Observing a molecule stretch and bend in real-time

A study has observed the bending and stretching of a triatomic molecule with combined attosecond and picometre resolution.

Seeing how particles bend, stretch, break or change amid concoction response requires an extent, cutting edge instruments and procedures that can observe and track, with sub-atomic spatial and few femtoseconds fleeting goals, each atom inside a molecule and how they carry on amid such a change.

For almost 2 decades, scientists have developed a method that uses molecules’ own electrons to capture snapshots of the structure in real-time. The next approach that came in 2016 was able to achieve the required spatial and temporal resolution to take snapshots of molecular dynamics without missing any of its events, reporting on the imaging of molecular bond breakup in acetylene (C2H2) [Science 354, 308 (2016)].

Now, a team of scientists at ICFO has observed the structural bending and stretching of the triatomic molecular compound carbon disulfide, CS2, by using a modern approach. They have gone beyond their previous discovery and achieved another amazing milestone in their research.

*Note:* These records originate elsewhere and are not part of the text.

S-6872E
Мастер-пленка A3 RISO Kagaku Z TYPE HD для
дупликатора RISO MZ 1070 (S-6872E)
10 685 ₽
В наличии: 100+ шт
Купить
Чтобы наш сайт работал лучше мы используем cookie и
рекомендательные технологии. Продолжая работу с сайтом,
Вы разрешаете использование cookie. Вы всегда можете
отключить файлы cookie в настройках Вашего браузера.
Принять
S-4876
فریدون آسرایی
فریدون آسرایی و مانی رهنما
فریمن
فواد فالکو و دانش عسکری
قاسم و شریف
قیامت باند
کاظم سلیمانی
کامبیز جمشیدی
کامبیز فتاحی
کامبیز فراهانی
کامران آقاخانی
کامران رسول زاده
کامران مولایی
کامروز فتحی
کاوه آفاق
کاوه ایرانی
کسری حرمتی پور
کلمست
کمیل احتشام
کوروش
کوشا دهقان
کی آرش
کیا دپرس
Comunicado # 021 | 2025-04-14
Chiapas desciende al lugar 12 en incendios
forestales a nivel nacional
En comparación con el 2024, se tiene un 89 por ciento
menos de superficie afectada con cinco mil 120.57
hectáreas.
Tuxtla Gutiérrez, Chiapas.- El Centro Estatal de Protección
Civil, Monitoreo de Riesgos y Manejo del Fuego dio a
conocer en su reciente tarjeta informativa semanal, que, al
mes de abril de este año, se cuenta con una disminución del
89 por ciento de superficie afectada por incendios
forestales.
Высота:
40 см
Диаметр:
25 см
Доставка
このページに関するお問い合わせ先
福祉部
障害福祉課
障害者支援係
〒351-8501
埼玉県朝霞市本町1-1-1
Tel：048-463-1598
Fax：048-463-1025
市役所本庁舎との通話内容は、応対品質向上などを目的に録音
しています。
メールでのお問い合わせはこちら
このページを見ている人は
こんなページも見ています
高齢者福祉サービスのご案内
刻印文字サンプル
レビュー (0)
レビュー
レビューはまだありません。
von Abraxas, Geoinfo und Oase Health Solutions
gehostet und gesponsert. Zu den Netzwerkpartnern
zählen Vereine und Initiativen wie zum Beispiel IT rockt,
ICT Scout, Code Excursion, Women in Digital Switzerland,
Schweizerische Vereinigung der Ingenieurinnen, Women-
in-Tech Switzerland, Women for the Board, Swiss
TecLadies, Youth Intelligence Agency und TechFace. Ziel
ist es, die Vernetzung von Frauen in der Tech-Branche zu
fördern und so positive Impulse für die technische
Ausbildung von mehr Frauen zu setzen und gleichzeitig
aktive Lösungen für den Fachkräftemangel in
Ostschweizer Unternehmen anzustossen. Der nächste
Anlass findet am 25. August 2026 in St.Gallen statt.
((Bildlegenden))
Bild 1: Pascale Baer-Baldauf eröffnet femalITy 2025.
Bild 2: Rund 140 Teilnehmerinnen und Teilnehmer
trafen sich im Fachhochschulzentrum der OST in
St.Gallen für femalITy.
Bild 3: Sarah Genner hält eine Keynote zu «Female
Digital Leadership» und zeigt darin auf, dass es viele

Scientists observed the phenomenon using laser-induced electron diffraction, a molecular-scale electron microscope that allows scientists to peer into the molecular world to capture clean snapshots of the molecule’s geometry with combined sub-atomic picometre (pm; 1 pm = 10-12 m) and attosecond (as; 1 as = 10-18 s) spatiotemporal resolution.

They reported that the ultrafast modifications in the molecular structure are driven by changes in the electronic structure of the molecule, governed by an effect known as the Renner-Teller effect. Such effect is key for important triatomic molecules such as carbon disulfide, CS2, since it can determine specific chemical reactions in our earth’s atmosphere that could, for example, affect the climate conditions.

This is for the first time scientists successfully imaged this effect during their experiment. They obtained snapshots in real-time, seeing the molecule stretch symmetrically and bend in a linear-to-bent structural transition within ~85 fs (8 laser cycles).

They made it possible by using a state-of-the-art quantum microscope composed of: (i) a mid-infrared 3.1 micrometer intense, femtosecond laser system that illuminates a single CS2 molecule with 160,000 laser pulses per second; and (ii) a reaction microscope spectrometer that can simultaneously detect the full three-dimensional momentum distribution of the electron and ion particles generated from the ionization and sub-cycle recollision imaging of a single isolated molecule.

To affirm their trial discoveries, the group likewise performed state-of-the-art quantum dynamical theoretical simulations and verified the match between theoretical and observational results, confirming that ultrafast linear-to-bent transition is indeed enabled by the Renner-Teller effect. Such discoveries connote a noteworthy advance forward in understanding the basic impacts that occur in unique atomic systems.

The study was published in the Proceedings of the National Academy of Sciences of the United States of America (PNAS). Co-authors include ICFO researchers Dr. Kasra Amini, Dr. Michele Sclafani, Dr. Tobias Steinle, and Aurelien Sanchez, led by ICREA Prof. at ICFO Dr. Jens Biegert.

This study was carried out together with ICREA Professors at ICFO Maciej Lewenstein and Javier García de Abajo and former ICFO researchers Jose Martinez, Michael Hemmer, Michael Pullen, and Benjamin Wolter in collaboration with researchers from the University of Warsaw, Kansas State University, Friedrich-Schiller University Jena and the Abbe Center of Photonics, the Max-Planck-Institute für Kernphysik in Heidelberg, and Physikalisch-Technische Bundesanstalt in Braunschweig.